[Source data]

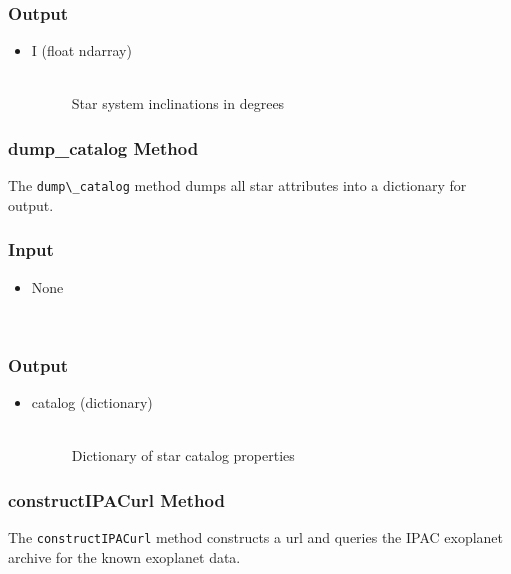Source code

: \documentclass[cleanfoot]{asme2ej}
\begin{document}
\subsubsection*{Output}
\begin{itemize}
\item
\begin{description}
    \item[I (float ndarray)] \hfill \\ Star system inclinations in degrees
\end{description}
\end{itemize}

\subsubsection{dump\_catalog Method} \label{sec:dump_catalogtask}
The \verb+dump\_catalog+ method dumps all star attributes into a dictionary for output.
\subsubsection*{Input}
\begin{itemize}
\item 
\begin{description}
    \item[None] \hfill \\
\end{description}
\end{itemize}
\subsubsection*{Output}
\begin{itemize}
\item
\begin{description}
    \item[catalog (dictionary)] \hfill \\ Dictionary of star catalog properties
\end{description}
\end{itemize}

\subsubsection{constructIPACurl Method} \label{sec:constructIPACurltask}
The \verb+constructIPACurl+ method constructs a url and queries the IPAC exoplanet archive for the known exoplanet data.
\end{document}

- Task brief
Type out each line of the records above exactly, skipping any pictures.

- Task result
Source code

: \documentclass[cleanfoot]{asme2ej}
\begin{document}
\subsubsection*{Output}
\begin{itemize}
\item
\begin{description}
    \item[I (float ndarray)] \hfill \\ Star system inclinations in degrees
\end{description}
\end{itemize}

\subsubsection{dump\_catalog Method} \label{sec:dump_catalogtask}
The \verb+dump\_catalog+ method dumps all star attributes into a dictionary for output.
\subsubsection*{Input}
\begin{itemize}
\item 
\begin{description}
    \item[None] \hfill \\
\end{description}
\end{itemize}
\subsubsection*{Output}
\begin{itemize}
\item
\begin{description}
    \item[catalog (dictionary)] \hfill \\ Dictionary of star catalog properties
\end{description}
\end{itemize}

\subsubsection{constructIPACurl Method} \label{sec:constructIPACurltask}
The \verb+constructIPACurl+ method constructs a url and queries the IPAC exoplanet archive for the known exoplanet data.
\end{document}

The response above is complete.